**EXERCISE:** The answer must be an exact transcription of the lines below from the first through the one containing "Unternehmertums vorzubereiten.", with the pictures left out; please add nothing else.

Stored dataset items
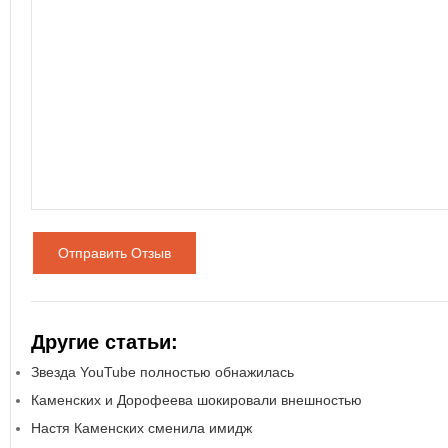
Отправить Отзыв
Другие статьи:
Звезда YouTube полностью обнажилась
Каменских и Дорофеева шокировали внешностью
Настя Каменских сменила имидж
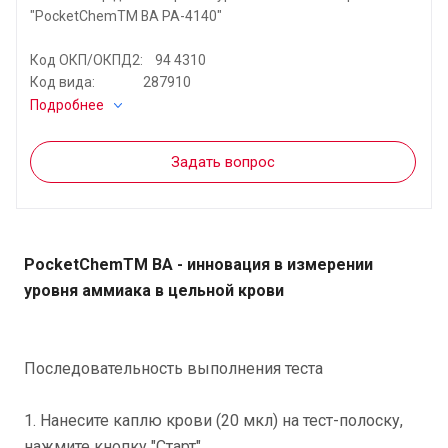
"PocketChemTM BA PA-4140"
Код ОКП/ОКПД2: 94 4310
Код вида: 287910
Подробнее
Задать вопрос
PocketChemTM BA - инновация в измерении
уровня аммиака в цельной крови
Последовательность выполнения теста
1. Нанесите каплю крови (20 мкл) на тест-полоску,
нажмите кнопку "Старт"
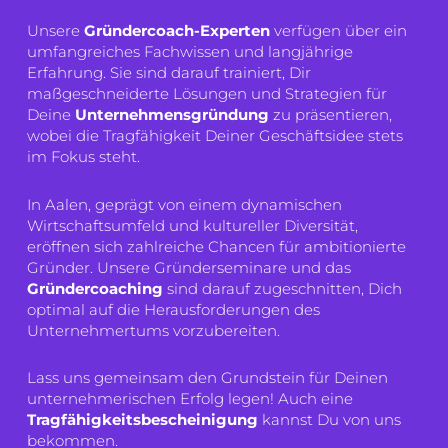
Unsere
Gründercoach-Experten
verfügen über ein
umfangreiches Fachwissen und langjährige
Erfahrung. Sie sind darauf trainiert, Dir
maßgeschneiderte Lösungen und Strategien für
Deine
Unternehmensgründung
zu präsentieren,
wobei die Tragfähigkeit Deiner Geschäftsidee stets
im Fokus steht.
In Aalen, geprägt von einem dynamischen
Wirtschaftsumfeld und kultureller Diversität,
eröffnen sich zahlreiche Chancen für ambitionierte
Gründer. Unsere Gründerseminare und das
Gründercoaching
sind darauf zugeschnitten, Dich
optimal auf die Herausforderungen des
Unternehmertums vorzubereiten.
Lass uns gemeinsam den Grundstein für Deinen
unternehmerischen Erfolg legen! Auch eine
Tragfähigkeitsbescheinigung
kannst Du von uns
bekommen.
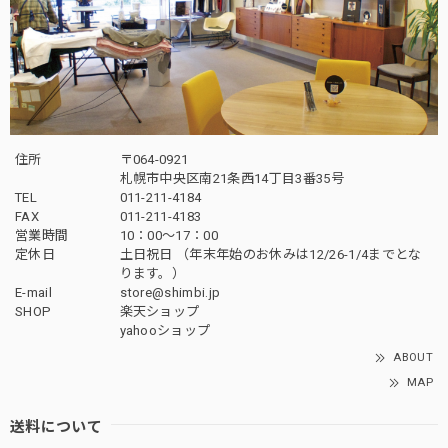
住所
〒064-0921
札幌市中央区南21条西14丁目3番35号
TEL
011-211-4184
FAX
011-211-4183
営業時間
10：00〜17：00
定休日
土日祝日 （年末年始のお休みは12/26-1/4までとな
ります。）
E-mail
store@shimbi.jp
SHOP
楽天ショップ
yahooショップ
ABOUT
MAP
送料について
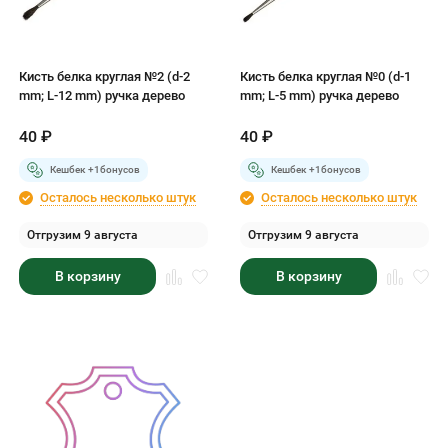
Кисть белка круглая №2 (d-2
Кисть белка круглая №0 (d-1
mm; L-12 mm) ручка дерево
mm; L-5 mm) ручка дерево
40
₽
40
₽
Кешбек +
1
бонусов
Кешбек +
1
бонусов
Осталось несколько штук
Осталось несколько штук
Отгрузим 9 августа
Отгрузим 9 августа
В корзину
В корзину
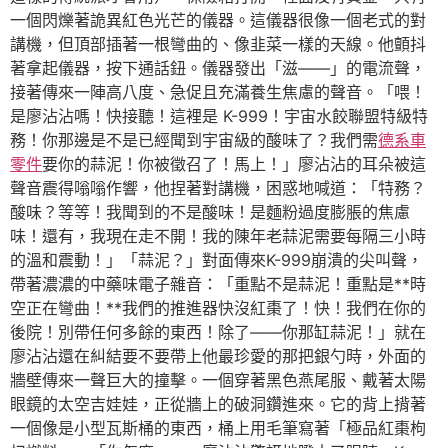
一個閃爍著詭異紅色光芒的儀器。這儀器很像一個老式的對
講機，但頂部插著一根彎曲的、像韭菜一樣的天線。他顫抖
著拿起儀器，按下通話鈕。儀器發出「滋——」的電流聲，
接著傳來一陣高八度、急促且充滿養生焦慮的聲音。「喂！
是廖沾沾嗎！快接聽！這裡是 K-999！宇宙水餃聯盟特級特
務！你那邊是不是已經聞到宇宙級的酸味了？我們需
德系車
零件
要你的蒜泥！你被徵召了！馬上！」廖沾沾的耳朵被這
聲音震得嗡嗡作響，他捏著對講機，困惑地喊道：「特務？
酸味？等等！我聞到的不是酸味！是麵粉過度膨脹的焦慮
味！還有，我現在走不開！我的陳年老蒜泥需要每隔三小時
的溫和震動！」「蒜泥？」對面傳來K-999崩潰的尖叫聲，
帶著濃濃的中藥味電子雜音：「重點不是蒜泥！重點是**時
空正在彎曲！**我們的推進器快沒紅棗了！快！我們在你的
後院！別帶任何多餘的東西！除了——你那缸蒜泥！」就在
廖沾沾還在糾結要不要帶上他最珍愛的那把銀勺時，外面的
牆壁傳來一聲巨大的撞擊。一個穿著黑色燕尾服、戴著太陽
眼鏡的太空吉娃娃，正從牆上的破洞鑽進來。它的背上揹著
一個像是小型瓦斯桶的東西，桶上用毛筆寫著「極品紅棗枸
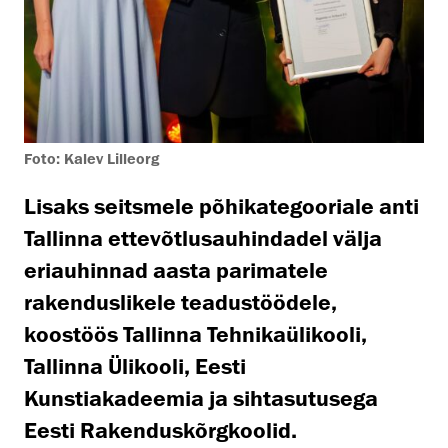
Foto: Kalev Lilleorg
Lisaks seitsmele põhikategooriale anti
Tallinna ettevõtlusauhindadel välja
eriauhinnad aasta parimatele
rakenduslikele teadustöödele,
koostöös Tallinna Tehnikaülikooli,
Tallinna Ülikooli, Eesti
Kunstiakadeemia ja sihtasutusega
Eesti Rakenduskõrgkoolid.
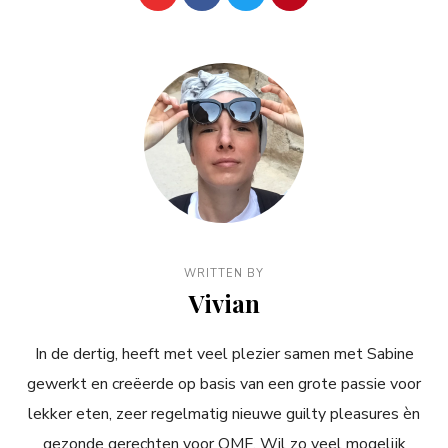
WRITTEN BY
Vivian
In de dertig, heeft met veel plezier samen met Sabine
gewerkt en creëerde op basis van een grote passie voor
lekker eten, zeer regelmatig nieuwe guilty pleasures èn
gezonde gerechten voor OMF. Wil zo veel mogelijk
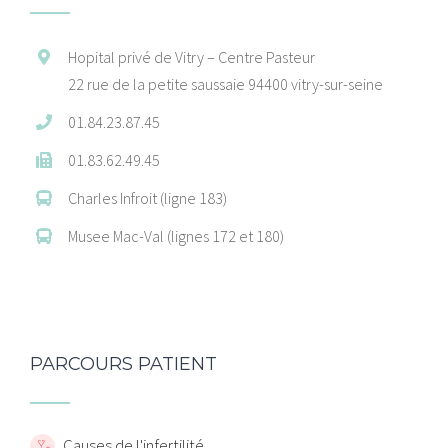
Hopital privé de Vitry – Centre Pasteur
22 rue de la petite saussaie 94400 vitry-sur-seine
01.84.23.87.45
01.83.62.49.45
Charles Infroit (ligne 183)
Musee Mac-Val (lignes 172 et 180)
PARCOURS PATIENT
Causes de l'infertilité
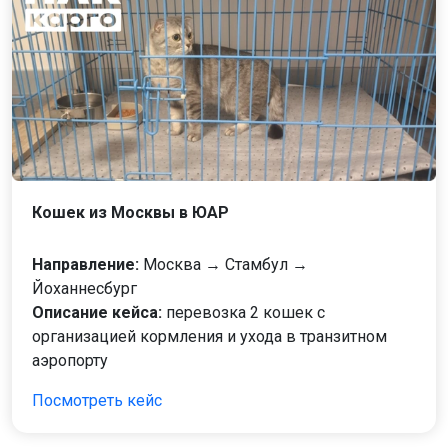
Кошек из Москвы в ЮАР
Направление:
Москва → Стамбул →
Йоханнесбург
Описание кейса:
перевозка 2 кошек с
организацией кормления и ухода в транзитном
аэропорту
Посмотреть кейс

**TASK RESULT:**
Отправить Отзыв
Другие статьи:
Звезда YouTube полностью обнажилась
Каменских и Дорофеева шокировали внешностью
Настя Каменских сменила имидж
"PocketChemTM BA PA-4140"
Код ОКП/ОКПД2: 94 4310
Код вида: 287910
Подробнее
Задать вопрос
PocketChemTM BA - инновация в измерении
уровня аммиака в цельной крови
Последовательность выполнения теста
1. Нанесите каплю крови (20 мкл) на тест-полоску,
нажмите кнопку "Старт"
Unsere
Gründercoach-Experten
verfügen über ein
umfangreiches Fachwissen und langjährige
Erfahrung. Sie sind darauf trainiert, Dir
maßgeschneiderte Lösungen und Strategien für
Deine
Unternehmensgründung
zu präsentieren,
wobei die Tragfähigkeit Deiner Geschäftsidee stets
im Fokus steht.
In Aalen, geprägt von einem dynamischen
Wirtschaftsumfeld und kultureller Diversität,
eröffnen sich zahlreiche Chancen für ambitionierte
Gründer. Unsere Gründerseminare und das
Gründercoaching
sind darauf zugeschnitten, Dich
optimal auf die Herausforderungen des
Unternehmertums vorzubereiten.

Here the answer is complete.